Even the title, “The Keys,” is something of a misdirect: They aren’t keys to a door, but to a daydream. As a child, Cole fantasized about escape to a happier place, but when he reminisces about it with Cassie, he balks at telling her where he dreamed of going.

But with death staring him down, Cole opens up. “It’s the Keys,” he tells Cassie from Chechnya, where he’s surrounded by plague-ridden corpses and awaiting the firebombing that will wipe out the virus. His imagined escape is a glance toward the film, where Cole (Bruce Willis) is bombarded with advertising promising peace and rest in the Florida Keys. The Cole of the film misunderstands the ads, thinking they are (as they claim to be) a personal message to promising him “The Keys are lovely this time of year,” and—most relevant, most resonant—urging him to “take a chance, live in the moment.”

That’s more than a reference. That’s a a complex allusion to the source material that enhances the new character’s journey without diminishing anything for viewers who don’t catch it. That’s a grace note.

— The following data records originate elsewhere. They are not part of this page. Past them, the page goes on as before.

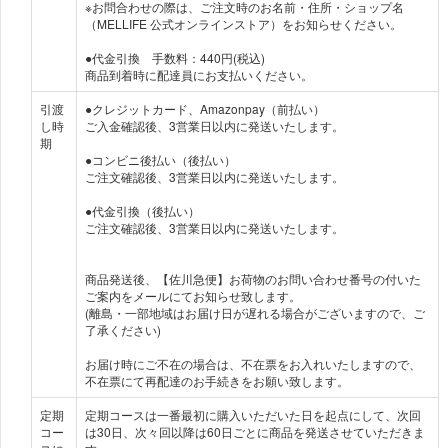
※お問合わせの際は、ご注文時のお名前・住所・ショップ名
（MELLIFE 公式オンラインストア）をお知らせください。
●代金引換 手数料：440円(税込)
商品到着時に配達員にお支払いください。
引渡
●クレジットカード、Amazonpay（前払い）
し時
ご入金確認後、3営業日以内に発送いたします。
期
●コンビニ後払い（後払い）
ご注文確認後、3営業日以内に発送いたします。
●代金引換（後払い）
ご注文確認後、3営業日以内に発送いたします。
商品発送後、【佐川急便】お荷物のお問い合わせ番号の付いた
ご案内をメールにてお知らせ致します。
(離島・一部地域はお届け日が遅れる場合がございますので、ご
了承ください)
お届け時にご不在の場合は、不在票をお入れいたしますので、
不在票にて再配達のお手続きをお願い致します。
定期
定期コースは一番最初に購入いただいた日を起点にして、次回
コー
は30日、次々回以降は60日ごとに商品を発送させていただきま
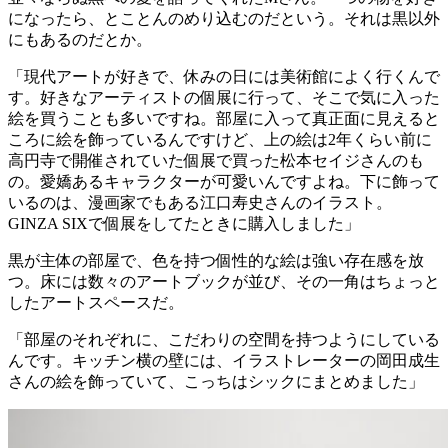
になったら、とことんのめり込むのだという。それは黒以外
にもあるのだとか。
「現代アートが好きで、休みの日には美術館によく行くんで
す。好きなアーティストの個展に行って、そこで気に入った
絵を買うことも多いですね。部屋に入って真正面に見えると
ころに絵を飾っているんですけど、上の絵は2年くらい前に
高円寺で開催されていた個展で買った松本セイジさんのも
の。愛嬌あるキャラクターが可愛いんですよね。下に飾って
いるのは、漫画家でもある江口寿史さんのイラスト。
GINZA SIXで個展をしてたときに購入しました」
黒が主体の部屋で、色を持つ個性的な絵は強い存在感を放
つ。床には数々のアートブックが並び、その一角はちょっと
したアートスペースだ。
「部屋のそれぞれに、こだわりの空間を持つようにしている
んです。キッチン横の壁には、イラストレーターの岡田成生
さんの絵を飾っていて、こっちはシックにまとめました」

12 Monkeys isn’t perfect, or even consistent, but it’s telling a sprawling story with tight efficiency and occasional grace, and starting to have some fun doing it. This show is learning to enjoy the moment, and I’m enjoying it, too.

Stray observations:

  • As Cole examines a dinosaur (see above), a docent lectures: “Mass extinction is a regular feature of our planet’s history. Tonight’s guest of honor comes from a world that we can only imagine. He saw the end of an era, and the world changed around him.”
  • “No, Cole, you can’t touch the art, you just look.” “Well, that’s bullshit.”
  • Cole scooping up the whole tray of tandoori skewers into a bouquet made me laugh out loud, and also gives me a goal for the next time I’m at a fancy party.
  • “We could just be us for a minute,” Cole tells Cassie at the gala, and she echoes it back to him when he shows up at the end, a week after she’s talked him through his own death.
  • The monkey plate is an artifact of an esoteric Druze sect, depicting “the pact of time’s custodian,” as Dr. Garrett tells Cassie. They used the dish to crush herbs into tea for ritual consumption, which sounds like the concoction The Pallid Man gave Cassie.
  • Adam Wexler talks like Technical Boy, the twerpy digital god from American Gods, and if death finishes his arc, I’ll be immensely grateful.
  • Chekhov’s monkey: The evolving timeline of viral strain M5-10 points more and more to it originating in Cole’s remains, creating an ontological paradox in which his time travel is causing the very plague he’s trying to prevent. Though he’s immune to the virus, he could still be a carrier of it or its precursor. Is that right? Is there a virologist in the house? Wexler gives this episode’s second mention (the first being the top-secret briefing that the opening) of 1987, so it looks like we’re going to mid-eighties China, or thereabouts, and presumably a meeting with Leland Goines.